“[W]riting is physical,” Natalie Goldberg says in her book, Writing Down the Bones (p.50). I, along with many of my other NaNoWriMo participant colleagues (I think), would agree.
Last year at this time, I dove – head on – into writing. I’d been talking about writing all summer. I registered for a writing class that would take place just after the new year. And, in a rare move contradictory to my no-risk personality, I signed up for NaNoWriMo. Even more surprising, I wrote a somewhat lucid story that inched passed the 50,000 word count. Up until the moment the purple NaNo word meter hit the 50,000 mark and flashed “you’re a winner,” I authored only short, undeveloped stories that barely registered 1000 words.
This year, I signed up for NaNoWriMo by accident. Really. I logged on to my account to check up on an old message in my inbox. When a window full of legalese popped up and asked if I would accept, I thought, sure, I’ve been here before. Click.
Wait. Accept? Accept what? Oh, boy.
I tabbed over to my author info page. Sure enough, that little purple line was back down to zero. It stared me in the face, like a digital taunt, daring me to try again.

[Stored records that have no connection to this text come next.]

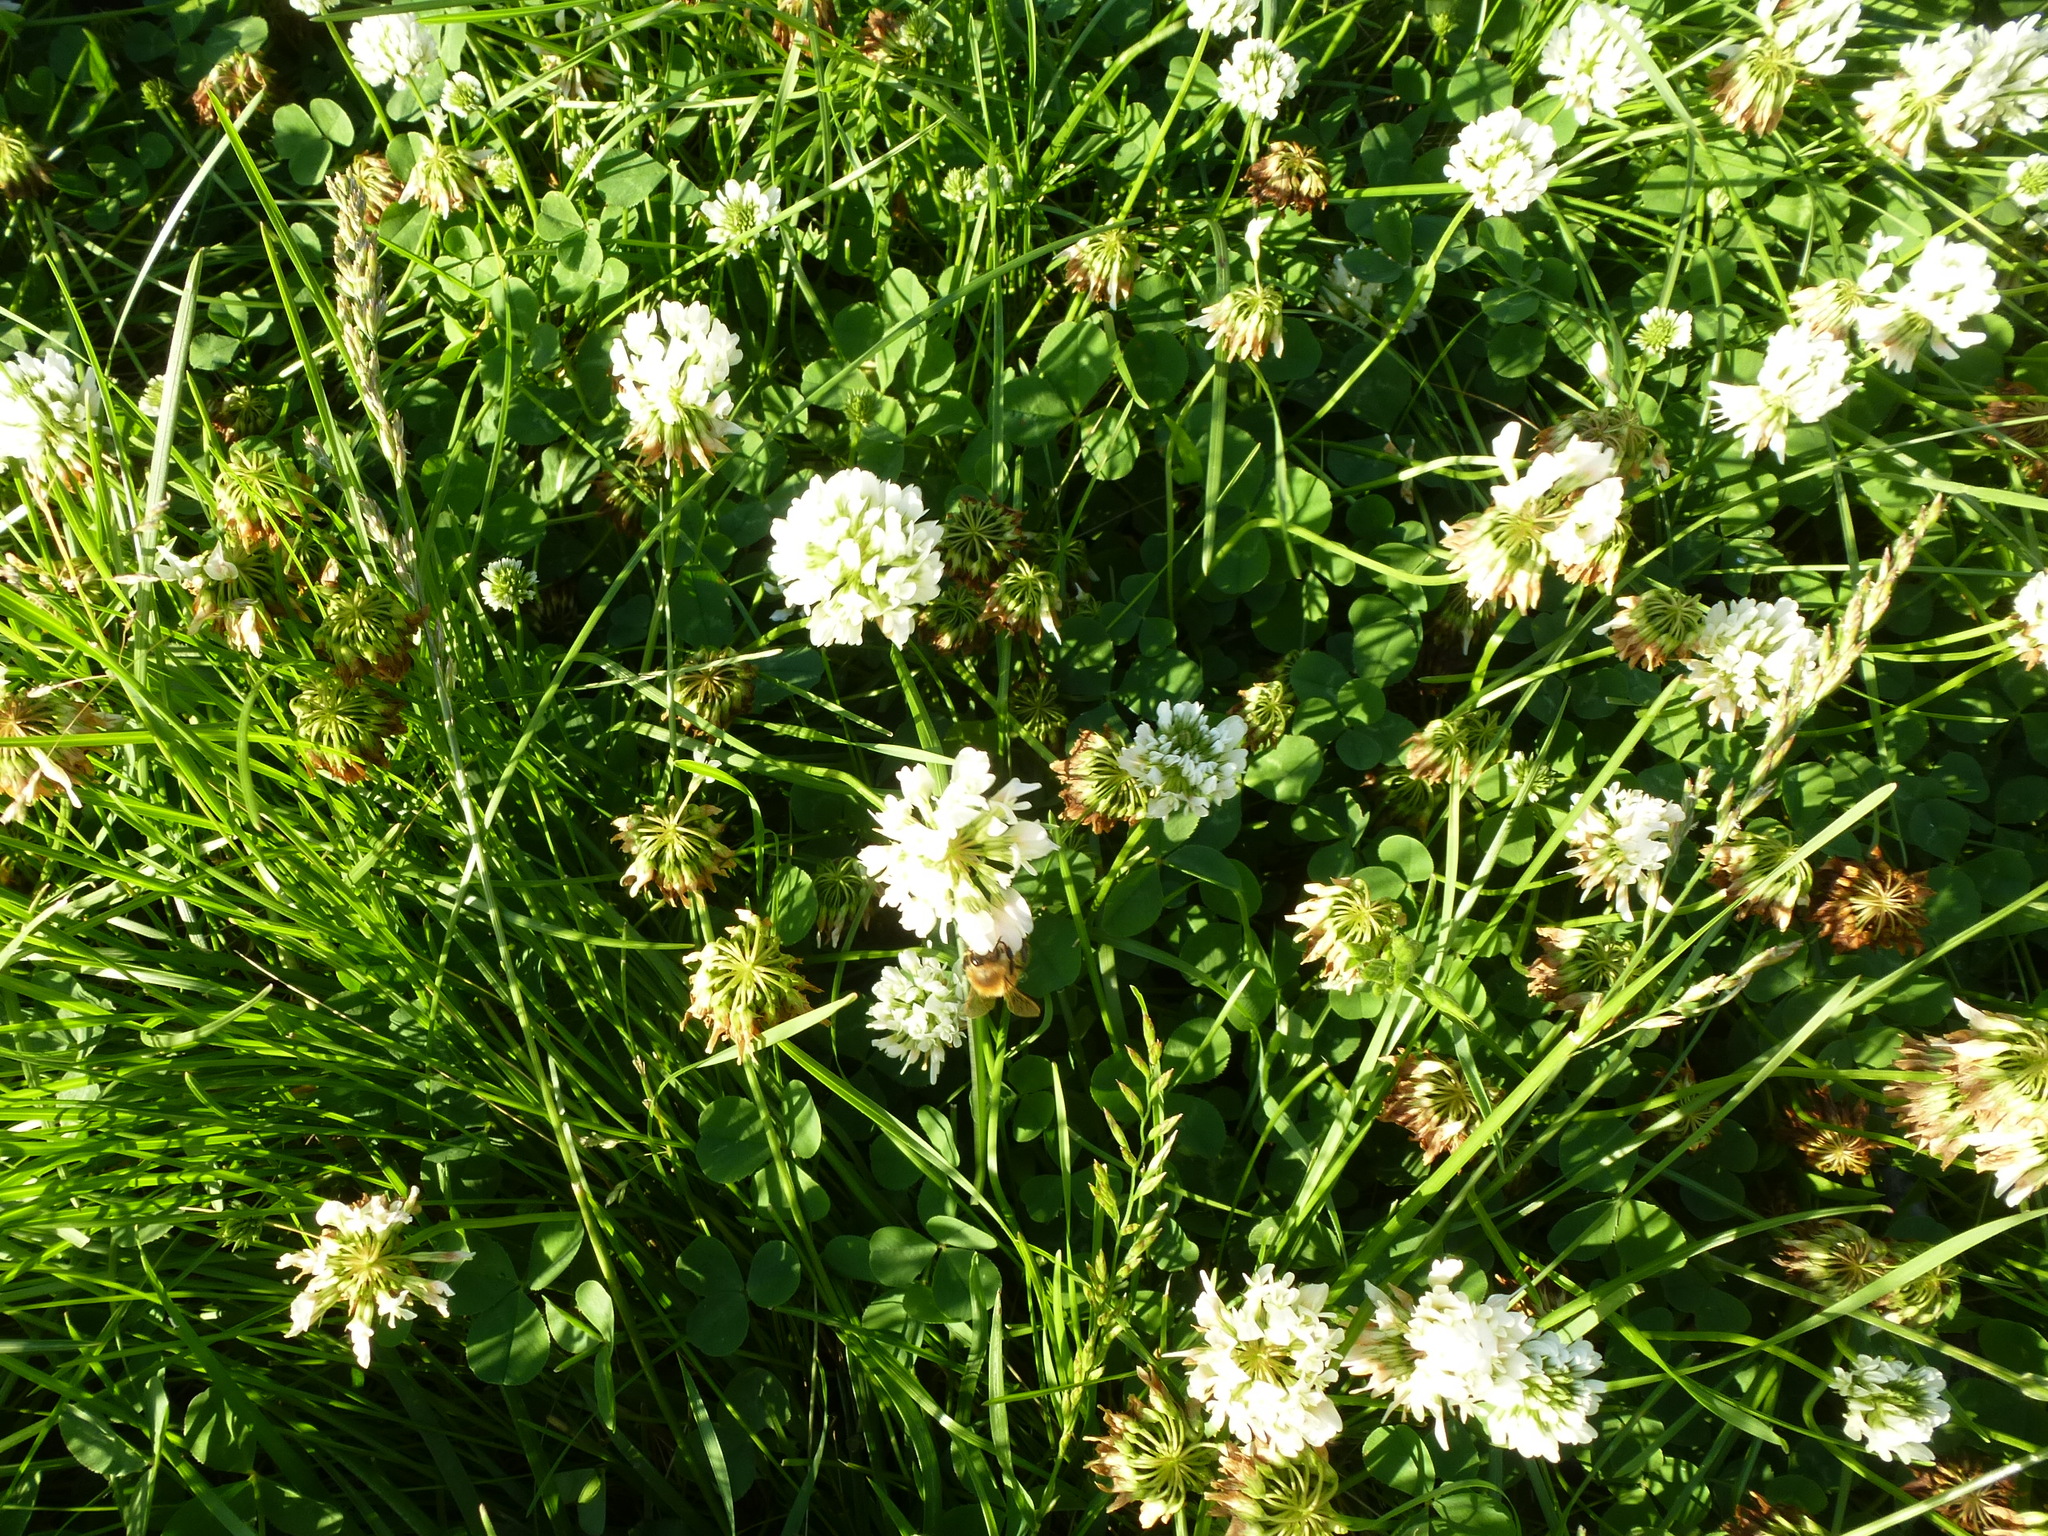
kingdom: Plantae
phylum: Tracheophyta
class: Magnoliopsida
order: Fabales
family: Fabaceae
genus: Trifolium
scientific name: Trifolium repens
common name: White clover
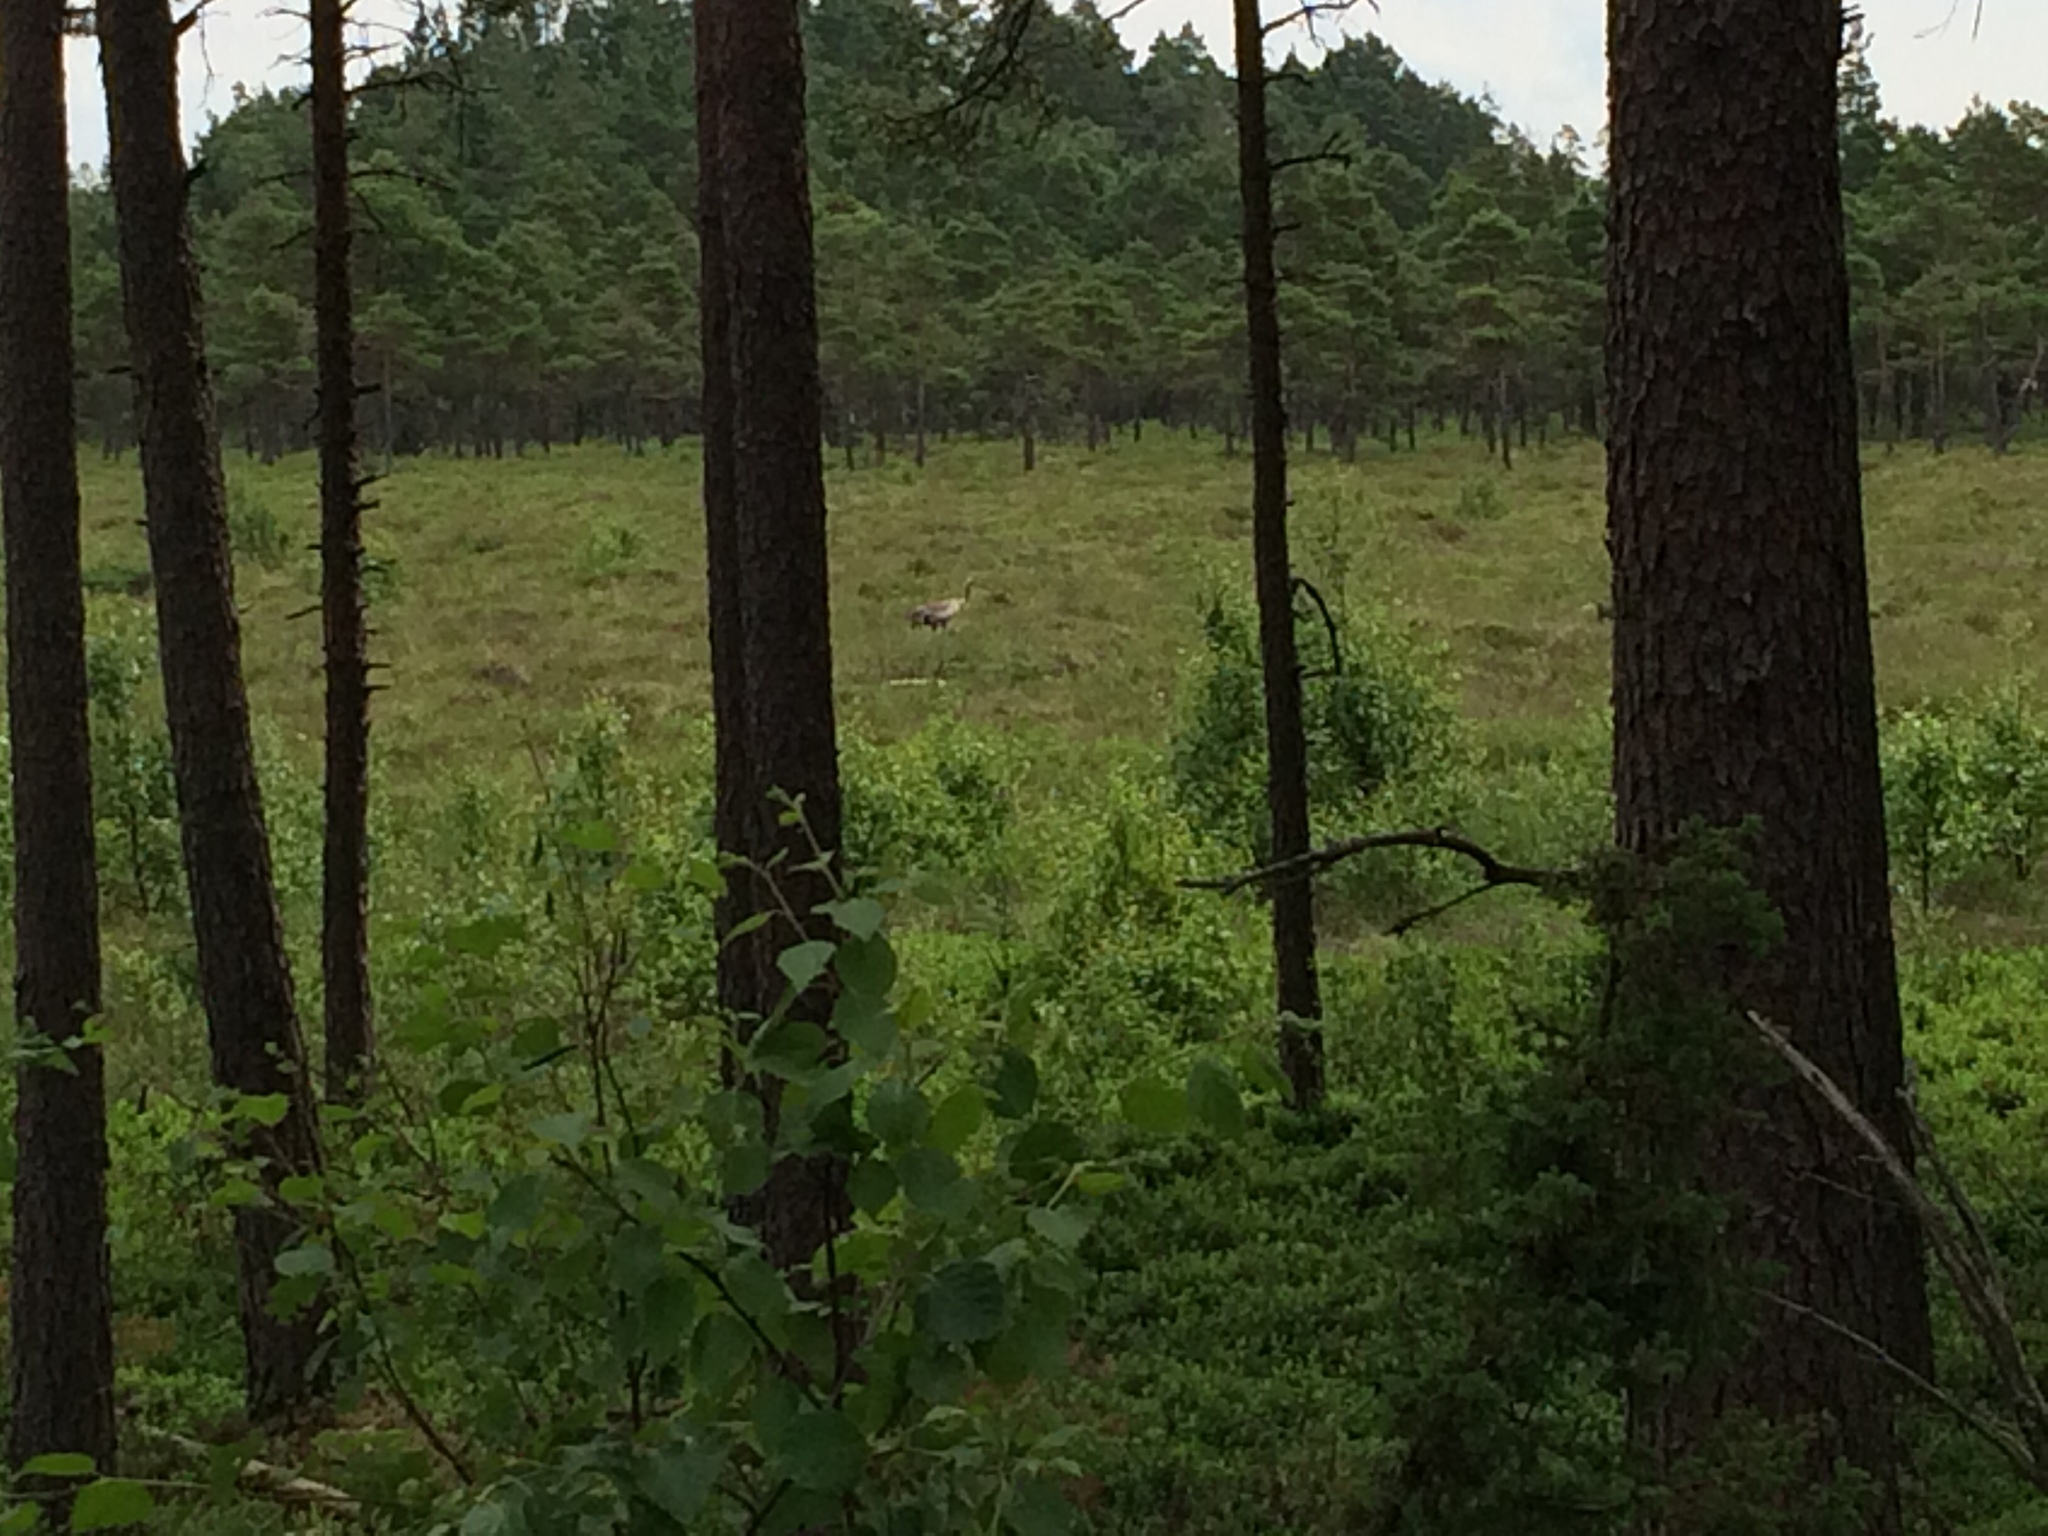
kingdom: Animalia
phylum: Chordata
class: Aves
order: Gruiformes
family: Gruidae
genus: Grus
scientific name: Grus grus
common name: Common crane
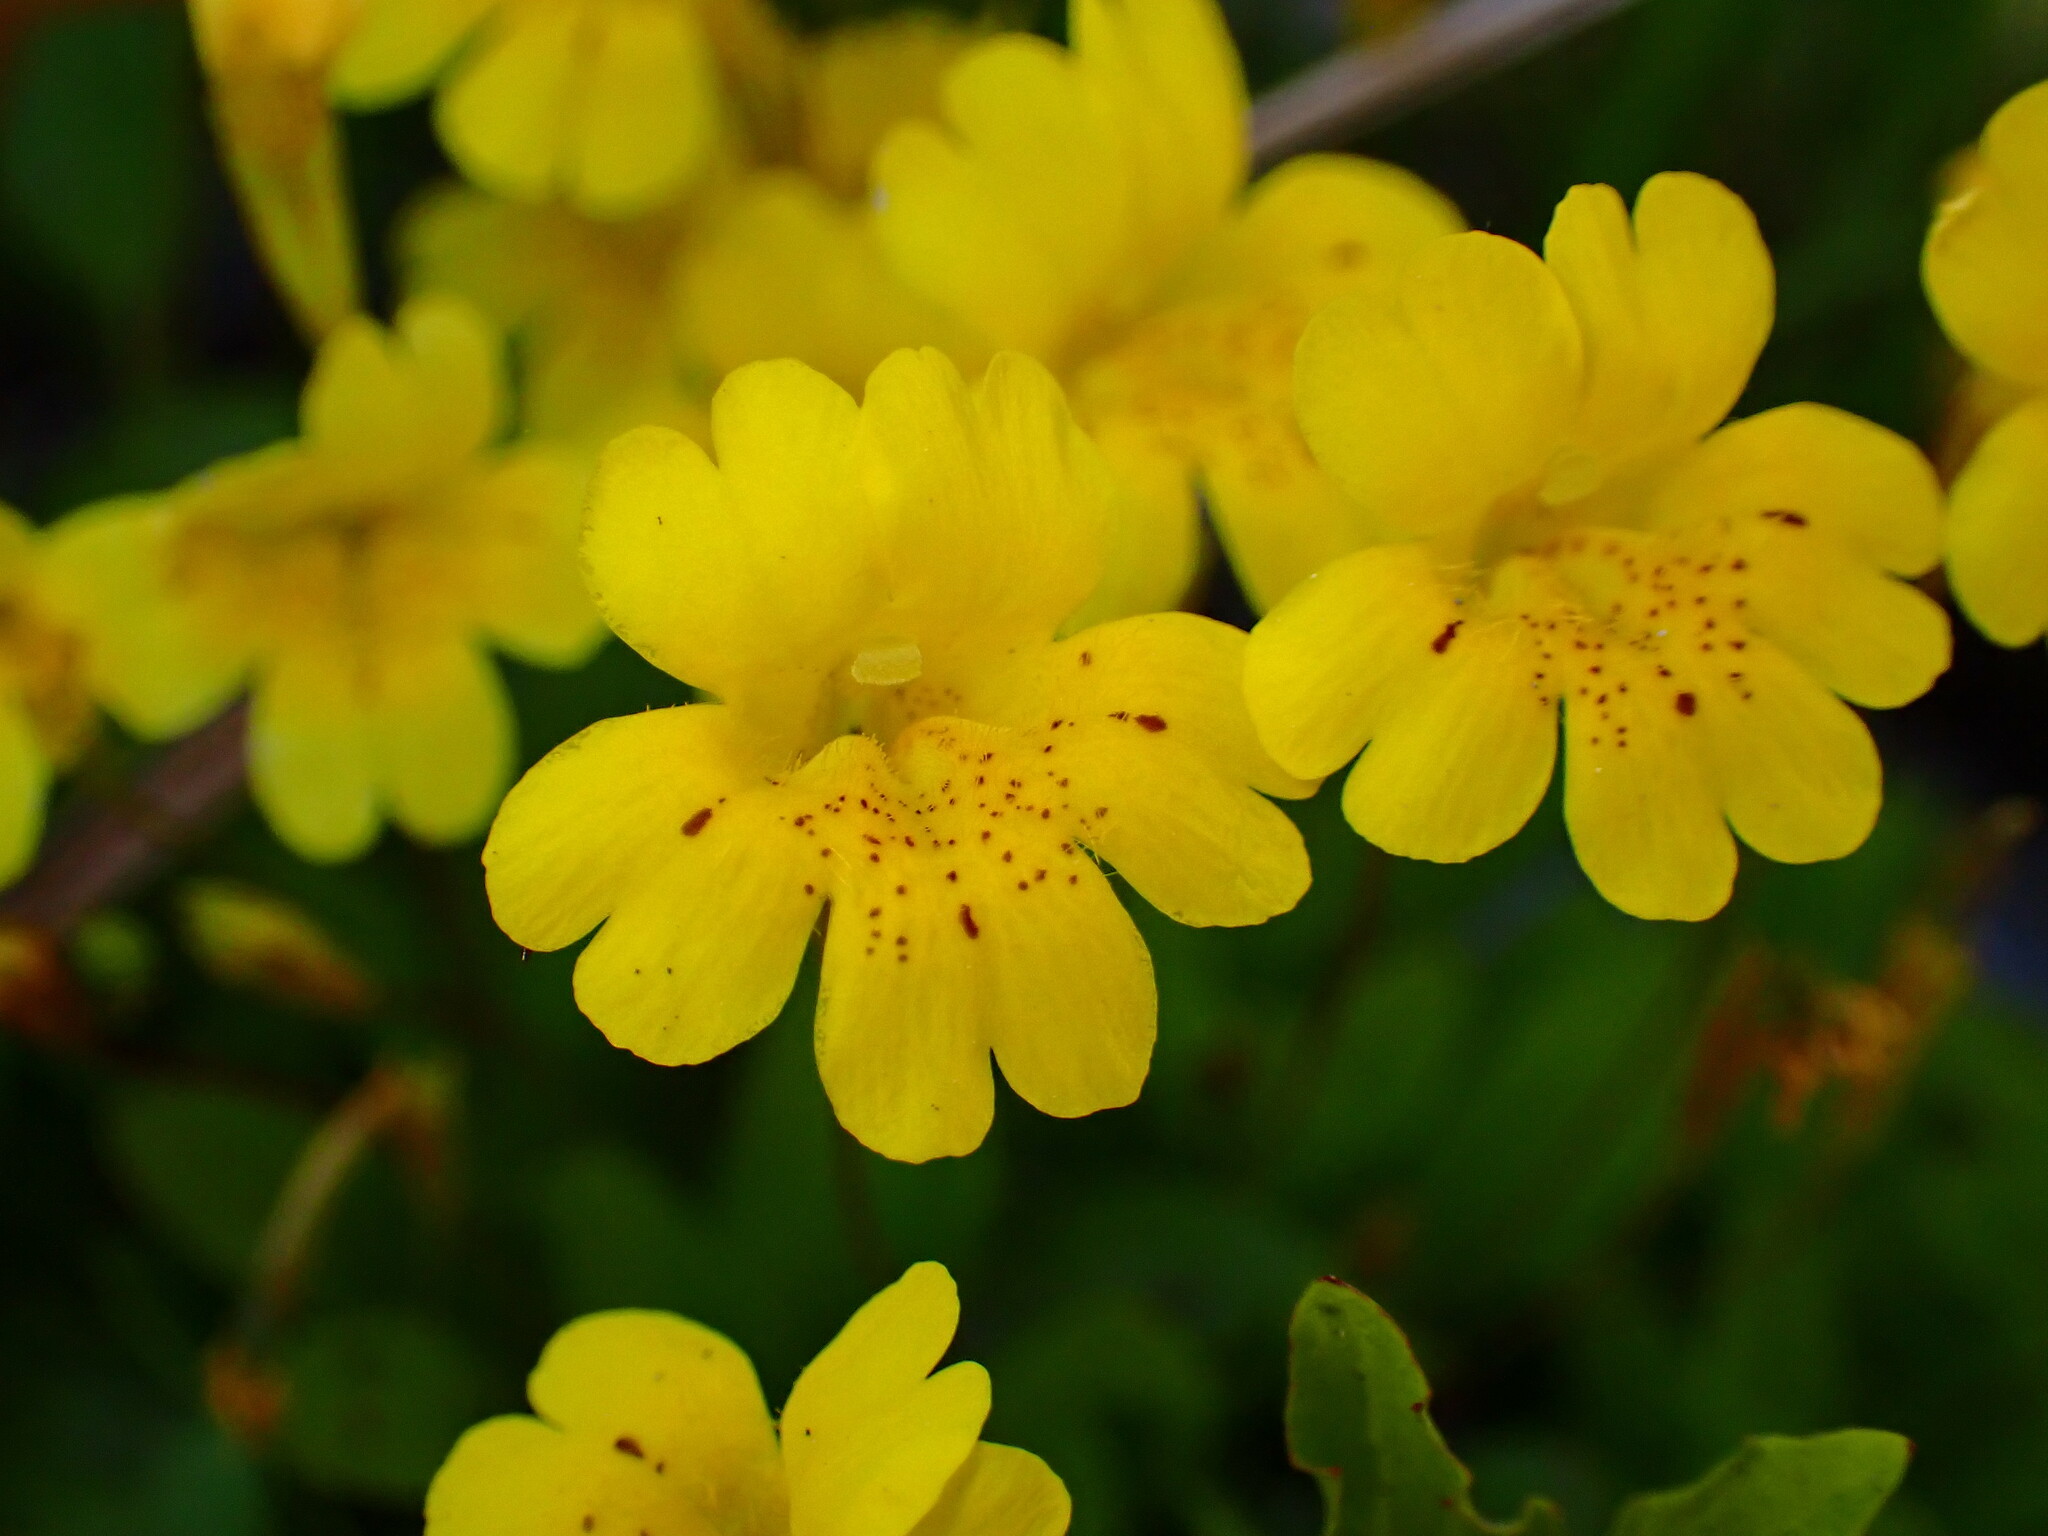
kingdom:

I’ve had to remind myself, as the days inch toward November 1st, that NaNoWriMo is another exercise in writing. Natalie Goldberg emphasizes the importance of exercise when she says “[t]he rule for writing practice of “keeping your hand moving,” not stopping, actually is a way to physically break through your mental resistances and cut through the concept that writing is just about ideas and thinking” (p.50). She, of course, means pen-to-paper. But, I believe, in translating her philosophy to hand-to-keyboard, NaNoWriMo offers a 30-day plan to whip my writer’s mind in shape: “cut through” my tendency to think too hard about a story, pound out 2000 words a day (on a good day), and see what becomes of the characters and the work.
NaNoWriMo is initiation by fire for those writers who want to come out of hiding. It’s a test of tolerance and discipline. And, it’s an intervention with your mind’s editor, a reason to send her away for the next 30 days. If writing 50,000 words of one story makes you want to take a nap, if you’d rather dream up your story than put it down on “paper,” remember writing is an art to be learned and practiced. No good story comes out perfect the first time around. I’ve heard it over and over, but my stubborn (sometimes egotistical) mind refuses to listen.
To combat that stubbornness, I’ll take on another 30-day challenge of late nights, fast typing, sweat, and a maybe a few tears. Oh, and fun. NaNoWriMo is supposed to be fun!
Natalie Goldberg, Writing Down the Bones (Boston, MA: Shambhala Publications, Inc, 1986), p. 50.